Amanda Thornborough
- Born: 2 July 1990 (age 35) Brandon, Manitoba
- Height: 1.65 m (5 ft 5 in)
- Weight: 68 kg (150 lb)
- School: Vincent Massey High School
- University: St. Francis Xavier University

Rugby union career
- Position: Centre

Amateur team(s)
- Years: Team / Apps / (Points)
- –: Velox RFC
- –: Westshore RFC
- –: St. Francis X-Women

Senior career
- Years: Team / Apps / (Points)
- 2017: Barbarians

International career
- Years: Team / Apps / (Points)
- 2013–present: Canada / 23
- Correct as of 2017-11-06

National sevens team
- Years: Team /  / Comps
- 2013–?: Canada /  / 4 apps
- Correct as of 2017-11-06
- Medal record
Women's rugby union
Representing Canada
World Cup
| Silver medal – second place | 2014 France | Team competition |

= Amanda Thornborough =

Canada international rugby union player

Amanda Thornborough (born 2 July 1990) is a Canadian rugby union player. She has represented at the 2014 Women's Rugby World Cup. and 2017 Women's Rugby World Cup. She made her international debut in 2013 at the 2013 Nations Cup and played in the 2013 Hong Kong Sevens.

Thornborough first started playing rugby in high school in 2008 and continued at St. Francis Xavier University.

In 2017, she was invited to join the first ever Barbarians Women's team. She played once more in 2019 for the Barbarians against USA in Denver, Colorado.

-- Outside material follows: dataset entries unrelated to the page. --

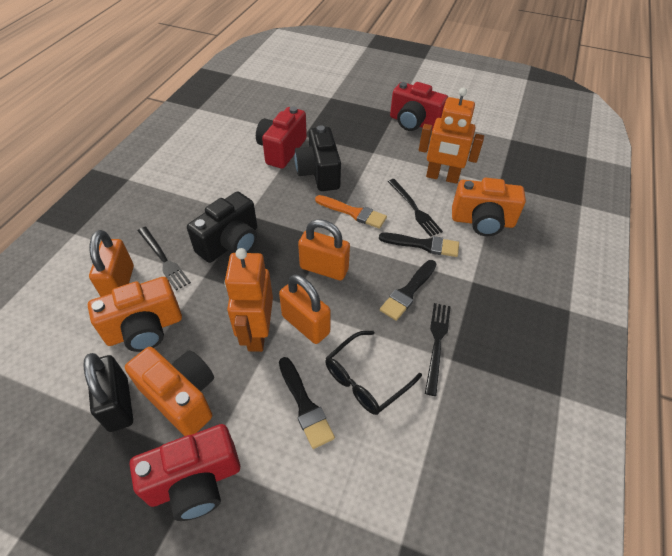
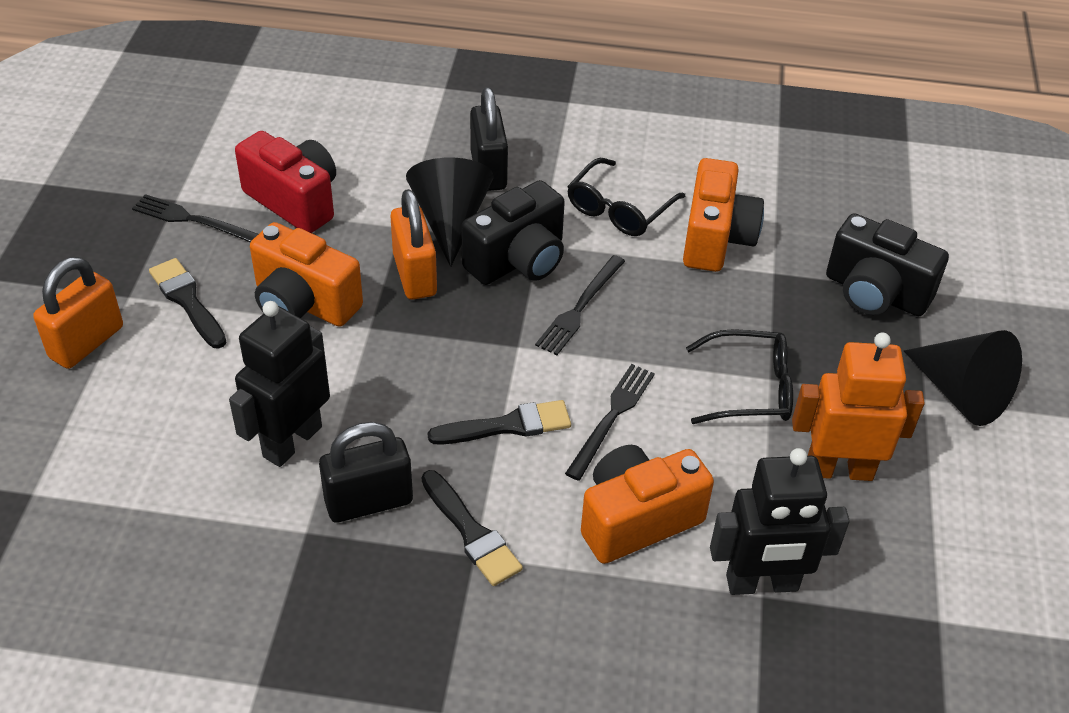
black cone: none = 0 -> [406,158,493,267] [904,330,1022,426] = 2
black glasses: [325,331,422,415] = 1 -> [567,158,685,236] [686,329,793,424] = 2
black padlock: [84,353,133,432] = 1 -> [319,422,413,522] [470,87,508,191] = 2
black robot: none = 0 -> [229,301,330,467] [710,448,850,595] = 2
orange brush: [315,195,387,229] = 1 -> none = 0
orange padlock: [89,230,134,297] [279,274,331,344] [298,219,350,280] = 3 -> [33,257,123,369] [390,189,437,300] = 2
orange robot: [225,248,273,352] [419,87,484,184] = 2 -> [792,332,925,481] = 1
red camera: [130,424,240,521] [256,106,307,169] [390,82,448,131] = 3 -> [235,131,336,233] = 1

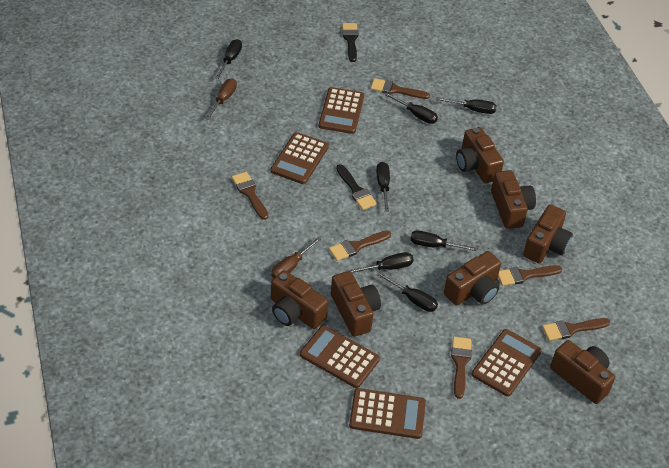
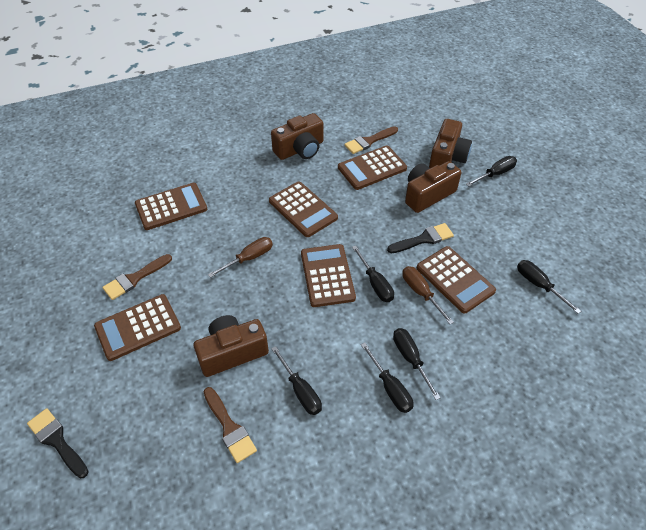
black screwdriver: [215,39,242,79] [347,252,414,273] [376,162,390,212] [377,272,438,312] [384,92,438,124] [410,231,478,251] [436,97,496,114] = 7 -> [271,346,322,415] [352,246,394,302] [361,343,413,413] [393,328,440,400] [466,156,517,187] [517,260,581,314] = 6
brown brush: [232,172,268,220] [329,231,391,261] [371,78,430,99] [451,337,472,399] [498,265,562,286] [542,318,610,341] = 6 -> [102,254,172,300] [204,387,257,463] [344,126,398,154] = 3
brown calculator: [270,132,329,184] [300,325,380,388] [319,87,364,134] [349,388,426,439] [471,329,542,397] = 5 -> [94,294,181,361] [135,183,207,230] [269,182,338,237] [301,244,356,307] [338,145,407,190] [417,246,496,313] = 6
brown camera: [271,270,328,329] [331,271,381,336] [444,251,501,305] [456,127,504,183] [491,170,536,229] [523,205,573,263] [550,340,615,404] = 7 -> [193,315,269,377] [271,113,323,160] [405,161,461,213] [429,119,472,168] = 4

In 2024, Amanda was inducted as a player into the Manitoba Rugby Hall of Fame

== Other Sports ==

=== Squash ===
Thornborough is an avid squash player and competes in an elite squash league in her current hometown of Victoria, British Columbia. Her playing style is a hybrid power-finesse style where she employs a devastating forehand straight shot along the wall on her returns while mixing in a conniving slice-drop shot, catching her opponents off guard. Her weaknesses include a mediocre serve and a troublesomely inconsistent backhand shot.